So, this vector is incrementally updatable too. When you get a new data point, for each entry in the vector, you take the x value to the specific power, multiply by y, and add that result to the entry in the vector.

This generalizes for other curve types as well. If you are fitting your data points with a degree N curve, the $A^TY$ vector will have N+1 entries, corresponding to the powers: 0,1,…N.

As a concrete example, a cubic fit will have an $A^TY$ vector of size 4, corresponding to the powers: 0,1,2,3.

Combining the storage needs of the values needed for the $A^TA$ matrix, as well as the values needed for the $A^TY$ vector, the amount of storage we need for a degree N curve fit is 3*N+2 values.

# Algorithm Summarized

Here is a summary of the algorithm:

1. First decide on the degree of the fit you want. Call it N.
2. Ensure you have storage space for 3*N+2 values and initialize them all to zero. These represent the (N+1)*2-1 values needed for the $A^TA$ matrix values, as well as the N+1 values needed for the $A^TY$ vector.
3. For each data point you get, you will need to update both the $A^TA$ matrix values, as well as the $A^TY$ vector valuess. (Note that there are not the same number of values in ATA and ATY!)
• for(i in ATA) ATA[i] += x^i
• for(i in ATY) ATY[i] += x^i*y
4. When it’s time to calculate the coefficients of your polynomial, convert the ATA values back into the $A^TA$ matrix, invert it and multiply that by the $A^TY$ value.

Pretty simple right?

# Not Having Enough Points

When working through the mathier version of this algorithm, you may have noticed that if we were trying to fit using a degree N curve, that we needed N+1 data points at minimum for the math to even be able to happen.

So, you might ask, what happens in the real world, such as in a pixel shader, where we decide to do a cubic fit, but end up only getting 1 data point, instead of the 4 minimum that we need?

Well, first off, if you use the programmer friendly method of incrementally updating ATA and ATY, you’ll end up with an uninvertible matrix (0 determinant), but that doesn’t really help us any besides telling us when we don’t have enough data.

There is something pretty awesome hiding here though. Let’s look at the ATA matrix and ATY values from our quadratic example again.

$A^TA = \begin{bmatrix} 4 & 10 & 30 \\ 10 & 30 & 100 \\ 30 & 100 & 354 \\ \end{bmatrix}$

$A^TY = \begin{bmatrix} 102 & 330 & 1148 \\ \end{bmatrix}$

The above values are for a quadratic fit. What if we wanted a linear fit instead? Well… the upper left 2×2 matrix in ATA is the ATA matrix for the linear fit! Also, the first two values in the ATY vector is the ATY vector if we were doing a linear fit.

$A^TA = \begin{bmatrix} 4 & 10 \\ 10 & 30 \\ \end{bmatrix}$

$A^TY = \begin{bmatrix} 102 & 330 \\ \end{bmatrix}$

You can verify that the linear fit above is correct if you want, but let’s take it down another degree, down to approximating the fit with a point. They become scalars instead of matrices and vectors:

$A^TA = 4 \\ A^TY = 102$

If we take the inverse of ATA and multiply it by ATY, we get:

$1/4 * 102 = 25.5$

if you average the Y values of our input data, you’ll find that it is indeed 25.5, so we have verified that it does give us a degree 0 fit.

This is neat and all, but how can we KNOW if we’ve collected enough data or not? Do we just try to invert our ATA matrix, and if it fails, try one degree lower, repeatedly, until we succeed or fail at a degree 0 approximation? Do we maybe instead store a counter to keep track of how many points we have seen?

Records for the task:

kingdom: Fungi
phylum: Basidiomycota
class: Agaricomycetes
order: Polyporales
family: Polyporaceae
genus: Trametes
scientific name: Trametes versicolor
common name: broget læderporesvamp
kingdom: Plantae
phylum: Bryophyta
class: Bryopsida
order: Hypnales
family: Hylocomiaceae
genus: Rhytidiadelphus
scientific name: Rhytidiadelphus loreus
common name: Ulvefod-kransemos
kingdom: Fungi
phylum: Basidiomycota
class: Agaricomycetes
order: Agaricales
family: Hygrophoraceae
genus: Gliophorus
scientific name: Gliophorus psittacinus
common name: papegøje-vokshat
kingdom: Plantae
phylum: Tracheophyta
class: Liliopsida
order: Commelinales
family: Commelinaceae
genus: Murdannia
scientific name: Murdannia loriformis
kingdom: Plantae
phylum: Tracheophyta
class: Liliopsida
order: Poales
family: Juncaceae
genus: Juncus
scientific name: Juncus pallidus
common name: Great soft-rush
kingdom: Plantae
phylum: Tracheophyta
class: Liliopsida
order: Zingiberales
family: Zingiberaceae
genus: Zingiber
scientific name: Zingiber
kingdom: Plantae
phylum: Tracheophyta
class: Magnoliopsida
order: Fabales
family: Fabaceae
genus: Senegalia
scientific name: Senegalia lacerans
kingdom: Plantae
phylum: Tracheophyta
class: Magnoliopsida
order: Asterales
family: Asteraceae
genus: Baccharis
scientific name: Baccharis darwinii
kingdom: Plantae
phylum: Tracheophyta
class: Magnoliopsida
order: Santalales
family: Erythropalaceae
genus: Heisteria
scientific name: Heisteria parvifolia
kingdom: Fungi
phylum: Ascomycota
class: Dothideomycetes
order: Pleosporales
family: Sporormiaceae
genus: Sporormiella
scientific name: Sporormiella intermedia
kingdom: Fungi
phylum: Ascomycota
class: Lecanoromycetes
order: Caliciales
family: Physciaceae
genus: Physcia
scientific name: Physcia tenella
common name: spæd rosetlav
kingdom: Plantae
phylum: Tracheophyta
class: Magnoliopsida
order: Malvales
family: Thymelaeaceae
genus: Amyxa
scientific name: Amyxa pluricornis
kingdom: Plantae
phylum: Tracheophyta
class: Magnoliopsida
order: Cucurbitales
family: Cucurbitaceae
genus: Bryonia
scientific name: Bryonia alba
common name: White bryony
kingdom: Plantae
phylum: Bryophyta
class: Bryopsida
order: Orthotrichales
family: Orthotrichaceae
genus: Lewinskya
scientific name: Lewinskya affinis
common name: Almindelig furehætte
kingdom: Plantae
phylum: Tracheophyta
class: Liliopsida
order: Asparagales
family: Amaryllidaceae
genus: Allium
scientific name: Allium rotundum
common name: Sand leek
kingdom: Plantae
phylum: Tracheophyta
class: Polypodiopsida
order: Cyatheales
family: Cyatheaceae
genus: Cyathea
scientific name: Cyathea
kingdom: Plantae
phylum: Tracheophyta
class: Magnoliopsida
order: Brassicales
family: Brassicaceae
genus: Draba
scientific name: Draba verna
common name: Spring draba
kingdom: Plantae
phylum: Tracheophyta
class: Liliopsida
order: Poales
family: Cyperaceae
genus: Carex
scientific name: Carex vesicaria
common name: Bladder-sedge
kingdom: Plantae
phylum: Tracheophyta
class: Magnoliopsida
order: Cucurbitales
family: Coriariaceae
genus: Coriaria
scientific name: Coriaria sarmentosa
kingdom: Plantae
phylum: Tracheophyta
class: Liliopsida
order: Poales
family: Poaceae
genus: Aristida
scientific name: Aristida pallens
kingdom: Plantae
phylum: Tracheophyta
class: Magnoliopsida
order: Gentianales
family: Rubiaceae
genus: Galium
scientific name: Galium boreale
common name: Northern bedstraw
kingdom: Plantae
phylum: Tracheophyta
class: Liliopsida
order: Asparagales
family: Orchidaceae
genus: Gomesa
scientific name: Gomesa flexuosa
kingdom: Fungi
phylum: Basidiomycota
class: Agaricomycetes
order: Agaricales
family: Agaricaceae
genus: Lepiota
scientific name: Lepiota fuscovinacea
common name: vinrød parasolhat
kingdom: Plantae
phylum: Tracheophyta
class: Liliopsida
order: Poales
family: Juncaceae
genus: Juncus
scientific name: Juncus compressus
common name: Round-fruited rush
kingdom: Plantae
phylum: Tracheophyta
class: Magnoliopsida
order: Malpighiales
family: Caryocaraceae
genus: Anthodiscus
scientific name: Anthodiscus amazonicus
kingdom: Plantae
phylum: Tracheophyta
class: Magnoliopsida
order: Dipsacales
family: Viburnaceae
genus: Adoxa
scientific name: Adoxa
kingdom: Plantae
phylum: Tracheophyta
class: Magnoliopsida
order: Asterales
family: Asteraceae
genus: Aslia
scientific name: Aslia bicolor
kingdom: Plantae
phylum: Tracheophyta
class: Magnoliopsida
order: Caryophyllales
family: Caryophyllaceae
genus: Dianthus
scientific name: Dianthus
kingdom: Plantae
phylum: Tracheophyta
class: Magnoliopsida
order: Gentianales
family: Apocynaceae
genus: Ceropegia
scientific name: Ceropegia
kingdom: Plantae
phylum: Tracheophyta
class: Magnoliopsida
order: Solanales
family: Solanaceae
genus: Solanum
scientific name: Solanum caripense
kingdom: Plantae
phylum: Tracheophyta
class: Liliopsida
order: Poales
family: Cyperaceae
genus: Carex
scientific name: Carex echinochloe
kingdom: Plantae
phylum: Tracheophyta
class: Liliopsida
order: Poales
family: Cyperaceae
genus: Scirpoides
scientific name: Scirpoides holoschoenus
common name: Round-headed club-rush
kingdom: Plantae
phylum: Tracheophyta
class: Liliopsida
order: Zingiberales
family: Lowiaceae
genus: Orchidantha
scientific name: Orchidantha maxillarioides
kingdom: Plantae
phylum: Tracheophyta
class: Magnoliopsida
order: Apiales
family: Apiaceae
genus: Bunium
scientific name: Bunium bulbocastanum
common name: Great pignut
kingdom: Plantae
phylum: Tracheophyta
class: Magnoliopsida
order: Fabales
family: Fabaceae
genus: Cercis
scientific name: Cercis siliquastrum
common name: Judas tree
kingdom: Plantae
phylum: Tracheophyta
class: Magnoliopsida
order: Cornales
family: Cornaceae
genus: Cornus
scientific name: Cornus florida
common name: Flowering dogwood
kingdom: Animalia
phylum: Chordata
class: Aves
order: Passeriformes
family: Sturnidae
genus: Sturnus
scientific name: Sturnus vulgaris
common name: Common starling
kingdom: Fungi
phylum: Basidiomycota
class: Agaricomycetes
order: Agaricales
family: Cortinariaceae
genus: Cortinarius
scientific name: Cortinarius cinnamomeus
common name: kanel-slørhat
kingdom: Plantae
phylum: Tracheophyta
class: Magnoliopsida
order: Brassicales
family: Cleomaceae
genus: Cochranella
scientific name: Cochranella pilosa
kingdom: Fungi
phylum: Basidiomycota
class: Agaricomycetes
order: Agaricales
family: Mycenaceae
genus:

Requests:
1 - Reproduce the rows without alteration, beginning at the line that contains "genus: Sturnus" and running through the final line of the rows, with both of those lines included.
2 - Carry on the text about incremental polynomial curve fitting, starting after its last sentence.
The passage and the rows are unrelated to each other.

Answers for this exercise:
1 -
genus: Sturnus
scientific name: Sturnus vulgaris
common name: Common starling
kingdom: Fungi
phylum: Basidiomycota
class: Agaricomycetes
order: Agaricales
family: Cortinariaceae
genus: Cortinarius
scientific name: Cortinarius cinnamomeus
common name: kanel-slørhat
kingdom: Plantae
phylum: Tracheophyta
class: Magnoliopsida
order: Brassicales
family: Cleomaceae
genus: Cochranella
scientific name: Cochranella pilosa
kingdom: Fungi
phylum: Basidiomycota
class: Agaricomycetes
order: Agaricales
family: Mycenaceae
genus:

2 -
Luckily no, and maybe you have already put it together. The first value in the ATA array actually TELLS you how many points you have been given. You can use that to decide what degree you are going to have to actually fit the data set to when it’s time to calculate your coefficients, to avoid the uninvertible matrix and still get your data fit.

# Interesting Tid Bits

Something pretty awesome about this algorithm is that it can work in a multithreaded fashion very easily. One way would be to break apart the work into multiple job threads, have them calculate ATA and ATY independently, and then sum them all together on the main thread. Another way to do it would be to let all threads share the same ATA and ATY storage, but to use an atomic add operation to update them.

Going the atomic add route, I think this could be a relatively GPU friendly algorithm. You could use actual atomic operations in your shader code, or you could use alpha blending to add your result in.

Even though we saw it in the last section, I’ll mention it again. If you do a degree 0 curve fit to data points (aka fitting a point to the data), this algorithm is mathematically equivalent to just taking the average y value. The ATA values will have a single value which is the sum of the x values to the 0th degree, so will be the count of how many x items there are. The ATY values will also have only a single value, which will be the sum of the x^0*y values, so will be the sum of the y values. Taking the inverse of our 1×1 ATA matrix will give us one divided by how many items there are, so when we multiply that by the ATA vector which only has one item, it will be the same as if we divided our Y value sum by how many data points we had. So, in a way, this algorithm seems to be some sort of generalization of averaging, which is weird to me.

Another cool thing: if you have the minimum number of data points for your degree (aka degree+1 data points) or fewer, you can actually use the ATA and ATY values to get back your ORIGINAL data points – both the X and the Y values! I’ll leave it as an exercise for you, but if you look at it, you will always have more equations than you do unknowns.

If reconstructing the original data points is important to you, you could also have this algorithm operate in two modes.

Basically, always use the ATA[0] storage space to count the number of data points you’ve been given, since that is it’s entire purpose. You can then use the rest of the storage space as RAW data storage for your 2d input values. As soon as adding another value would cause you to overflow your storage, you could process your data points into the correct format of storing just ATA and ATY values, so that from then on, it was an approximation, instead of explicit point storage.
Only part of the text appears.